Nel silenzio del centro di identificazione di Moria, in Grecia

Yannis Behrakis REUTERS
Con il calo del fenomeno migratorio sul versante greco è diminuita l’attenzione sui centri di identificazione che però sono ancora in piena attività e causa di violazioni dei diritti umani.

Nonostante la diminuzione degli sbarchi sulle isole greche nella prima metà del 2017 certificato dall’UNHCR, il centro di identificazione di Moria, sull’isola di Lesbo è ancora in piena attività.

A newly compiled report by UNHCR, the UN Refugee Agency, shows a decline in the number of refugees and migrants arriving in Europe in the first half of 2017. However, without legal means available to them many are still resorting to being transported by ruthless people-smuggling and trafficking networks, risking death, serious abuses, or both. The report says that overall Mediterranean crossings fell sharply in the first half of this year compared with the same period in 2016, due mainly to a 94% decline in people using the sea route from Turkey into Greece.

L’hotspot accoglie all’incirca 4.500 immigrati di nazionalità differenti, arrivati dopo l’entrata in vigore dell’accordo UE-Turchia, che attendono la valutazione della propria domanda di asilo o ricongiungimento famigliare da parte delle autorità europee. Il campo, descritto come “la cosa più vicina alla torre di Babele che io conosca” da Sophia Koufopoulou, antropologa e sociologa greca che insegna all’Università del Michigan, negli Stati Uniti in un articolo di Internazionale, era diventato d’interesse per la cronaca già nell’aprile del 2016, quando lì era scoppiata una rivolta dei migranti nella sezione che ospitava i minori.

L’attenzione sul centro si è successivamente riaccesa nel novembre dello stesso anno a seguito di un incendio divampato a partire da una tenda (per una presunta fuga di gas) che ha causato la morte di due persone. A seguito della diminuzione degli sbarchi e del conseguente calo di attenzione mediatica sul fenomeno migratorio la situazione del campo di identificazione è passata sotto silenzio fino al 18 luglio 2017 quando le proteste, mai del tutto sopite, per le condizioni di vita deplorevoli riservate agli ospiti si sono riaccese all’interno di Moria. Ne è seguito l’intervento violento della polizia ellenica.

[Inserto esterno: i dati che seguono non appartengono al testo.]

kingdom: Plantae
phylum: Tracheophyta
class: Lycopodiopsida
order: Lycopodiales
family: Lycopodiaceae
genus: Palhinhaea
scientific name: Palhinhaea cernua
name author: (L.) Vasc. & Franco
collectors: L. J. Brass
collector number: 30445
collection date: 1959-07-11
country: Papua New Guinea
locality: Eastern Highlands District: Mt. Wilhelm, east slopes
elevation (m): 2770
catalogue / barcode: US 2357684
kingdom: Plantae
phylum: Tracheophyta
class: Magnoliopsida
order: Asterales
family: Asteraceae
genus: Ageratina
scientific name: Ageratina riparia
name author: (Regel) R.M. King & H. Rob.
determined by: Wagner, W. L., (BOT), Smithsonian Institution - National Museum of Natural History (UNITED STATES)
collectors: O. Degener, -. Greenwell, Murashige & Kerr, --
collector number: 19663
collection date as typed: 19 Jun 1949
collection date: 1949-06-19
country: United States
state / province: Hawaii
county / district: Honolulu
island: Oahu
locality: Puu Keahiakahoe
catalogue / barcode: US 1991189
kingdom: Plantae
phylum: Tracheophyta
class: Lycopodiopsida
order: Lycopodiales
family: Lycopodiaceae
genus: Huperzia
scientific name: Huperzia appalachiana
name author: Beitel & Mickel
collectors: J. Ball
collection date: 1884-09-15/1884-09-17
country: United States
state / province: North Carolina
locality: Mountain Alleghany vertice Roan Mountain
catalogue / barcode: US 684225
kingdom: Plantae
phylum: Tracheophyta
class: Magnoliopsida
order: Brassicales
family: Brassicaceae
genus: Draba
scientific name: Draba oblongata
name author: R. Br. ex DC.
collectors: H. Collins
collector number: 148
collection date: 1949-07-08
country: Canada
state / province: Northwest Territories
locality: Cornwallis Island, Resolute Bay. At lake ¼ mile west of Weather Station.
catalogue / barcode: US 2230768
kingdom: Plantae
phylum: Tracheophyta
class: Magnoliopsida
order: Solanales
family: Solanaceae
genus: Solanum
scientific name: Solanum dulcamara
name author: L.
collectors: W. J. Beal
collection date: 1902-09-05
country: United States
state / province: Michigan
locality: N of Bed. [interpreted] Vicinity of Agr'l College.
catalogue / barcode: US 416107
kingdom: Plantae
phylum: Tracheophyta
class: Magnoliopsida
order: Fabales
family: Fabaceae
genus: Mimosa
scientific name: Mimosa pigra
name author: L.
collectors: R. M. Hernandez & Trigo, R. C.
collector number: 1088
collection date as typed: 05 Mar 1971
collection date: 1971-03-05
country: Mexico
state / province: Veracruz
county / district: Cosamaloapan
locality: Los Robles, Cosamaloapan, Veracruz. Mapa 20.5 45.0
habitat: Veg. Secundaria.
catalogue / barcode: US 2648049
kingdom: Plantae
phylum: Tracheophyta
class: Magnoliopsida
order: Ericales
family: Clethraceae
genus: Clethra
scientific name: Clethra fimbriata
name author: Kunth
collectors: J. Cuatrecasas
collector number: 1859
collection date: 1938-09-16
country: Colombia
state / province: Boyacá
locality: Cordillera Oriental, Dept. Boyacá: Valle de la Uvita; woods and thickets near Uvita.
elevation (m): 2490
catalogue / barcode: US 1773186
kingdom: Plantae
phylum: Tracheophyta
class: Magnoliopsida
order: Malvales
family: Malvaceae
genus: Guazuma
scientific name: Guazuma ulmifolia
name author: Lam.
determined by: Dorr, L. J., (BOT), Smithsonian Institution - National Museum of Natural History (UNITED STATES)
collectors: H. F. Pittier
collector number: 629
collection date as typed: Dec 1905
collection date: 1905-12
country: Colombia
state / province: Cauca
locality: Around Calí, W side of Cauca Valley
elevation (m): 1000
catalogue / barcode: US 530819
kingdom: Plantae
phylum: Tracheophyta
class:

L’azione violenta, gli abusi e gli arresti effettuati nei confronti di decine di persone dalle forze dell’ordine nell’hotspot hanno portato alcuni europarlamentari della Commissione LIBE (Commissione per le libertà civili, la giustizia e gli affari interni) a parlare di violazione dei diritti umani e a scrivere una lettera all’Alto rappresentate per gli affari esteri e per la sicurezza, Federica Mogherini, al Commissario europeo per le migrazioni, Dimitris Avramopoulos e ai rappresentanti del governo greco chiedendo l’interruzione delle violenze e l’apertura di indagini per accertare con chiarezza l’accaduto.

La lettera, scritta dall’europarlamentare Elly Schlein è stata sottoscritta in seguito da altri sette eurodeputati ed è pubblicata sul sito della stessa Schlein. Vi riportiamo qui il frammento finale:

Ci appelliamo alle Autorità greche perché venga messo fine all’uso sistematico della detenzione, perché venga pienamente investigato ogni caso riportato di violenza da parte della polizia, e venga assicurato il pieno rispetto dei diritti fondamentali di ciascun richiedente asilo.
Chiediamo che i richiedenti asilo non siano rimandati in Paesi dove la loro incolumità è a rischio, come è evidente nel caso del ragazzo curdo-siriano arrestato lo scorso 24 luglio.
Chiediamo alla Commissione europea di smettere di esercitare pressione sulle Autorità greche al fine di incrementare il numero dei rimpatri, che riguardano anche persone vulnerabili e mettono a rischio l’unità familiare. Il pieno rispetto dei diritti fondamentali di ciascuna persona non è negoziabile e costituisce l’essenza dei principi su cui è fondata l’Unione europea.